Philippa turned and tried to see her reflection in the plastic wall of the
partition. "You're right, it does make a difference. I'll have to remember that," she said, and she started to remove the necklace.
"Keep it," Hannah said. "It wasn't expensive. And it certainly isn't real gold!"
"But it's lovely. I really couldn't."
"Philippa, you've helped me to feel better by listening to me. There's no one I can talk to. My friends are all thin, and my family sees nothing wrong with being fat."
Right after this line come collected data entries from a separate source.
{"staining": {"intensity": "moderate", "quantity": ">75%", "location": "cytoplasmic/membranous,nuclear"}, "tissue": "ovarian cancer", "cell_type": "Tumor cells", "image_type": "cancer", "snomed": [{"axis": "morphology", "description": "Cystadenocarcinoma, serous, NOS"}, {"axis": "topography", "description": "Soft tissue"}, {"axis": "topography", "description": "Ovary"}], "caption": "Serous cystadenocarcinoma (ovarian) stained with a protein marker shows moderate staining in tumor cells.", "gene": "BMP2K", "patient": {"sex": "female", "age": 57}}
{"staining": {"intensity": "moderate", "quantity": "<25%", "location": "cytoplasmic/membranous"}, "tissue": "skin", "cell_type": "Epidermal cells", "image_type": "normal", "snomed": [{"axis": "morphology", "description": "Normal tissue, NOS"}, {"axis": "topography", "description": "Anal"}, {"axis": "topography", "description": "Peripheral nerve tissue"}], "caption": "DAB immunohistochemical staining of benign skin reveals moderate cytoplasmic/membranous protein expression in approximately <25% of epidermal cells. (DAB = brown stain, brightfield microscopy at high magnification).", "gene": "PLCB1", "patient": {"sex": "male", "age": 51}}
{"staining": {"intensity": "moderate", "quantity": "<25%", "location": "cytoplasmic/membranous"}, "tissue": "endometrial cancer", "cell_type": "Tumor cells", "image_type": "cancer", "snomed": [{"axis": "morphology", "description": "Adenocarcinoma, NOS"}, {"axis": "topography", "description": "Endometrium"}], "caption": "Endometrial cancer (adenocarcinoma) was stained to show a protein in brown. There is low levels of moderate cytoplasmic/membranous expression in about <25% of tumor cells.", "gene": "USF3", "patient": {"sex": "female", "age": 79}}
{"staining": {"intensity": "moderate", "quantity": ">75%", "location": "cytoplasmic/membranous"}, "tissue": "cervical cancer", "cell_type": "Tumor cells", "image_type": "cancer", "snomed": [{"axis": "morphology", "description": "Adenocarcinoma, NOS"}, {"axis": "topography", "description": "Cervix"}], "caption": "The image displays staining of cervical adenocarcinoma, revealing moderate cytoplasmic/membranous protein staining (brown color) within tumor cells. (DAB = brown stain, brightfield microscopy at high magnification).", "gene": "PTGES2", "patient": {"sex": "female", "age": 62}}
As she looked into Hannah's smile and felt the weight of the heavy medallion "draw down her lines," making her ten pounds thinner while she just sat there, Philippa suddenly experienced an old feeling, one that hadn't touched her since the night of her thirteenth birthday, when Frizz surprised her with a secret midnight birthday party in the dorm. Nine girls had come, bringing small presents, and clever Frizz, knowing Philippa's difficulty with sweets, had somehow managed to sneak down to the kitchen and fashion a birthday cake out of Spam. It had even had candles in it. Philippa knew that she and Hannah Ryan were going to be friends.
"Listen," she said. "Let's meet again, here, one week from today, at this same time. For the next seven days, we'll both follow Dr. Hehr's diet, we'll follow it religiously. If we think we're going to fall off it, we'll give each other a call. Next week we'll weigh ourselves on those scales there." She pointed to the drugstore entrance. "We'll give each other incentive. You won't go back to the clinic, but I'll go, and I'll get the new menu next week and pass it on to you. That way you'll save money. What do you think?"
"Oh, yes!" Hannah said, and two things popped into her mind: the lovely oak-shaded campus of Greer Academy, and Alan Scadudo's wonderfully sculpted ass.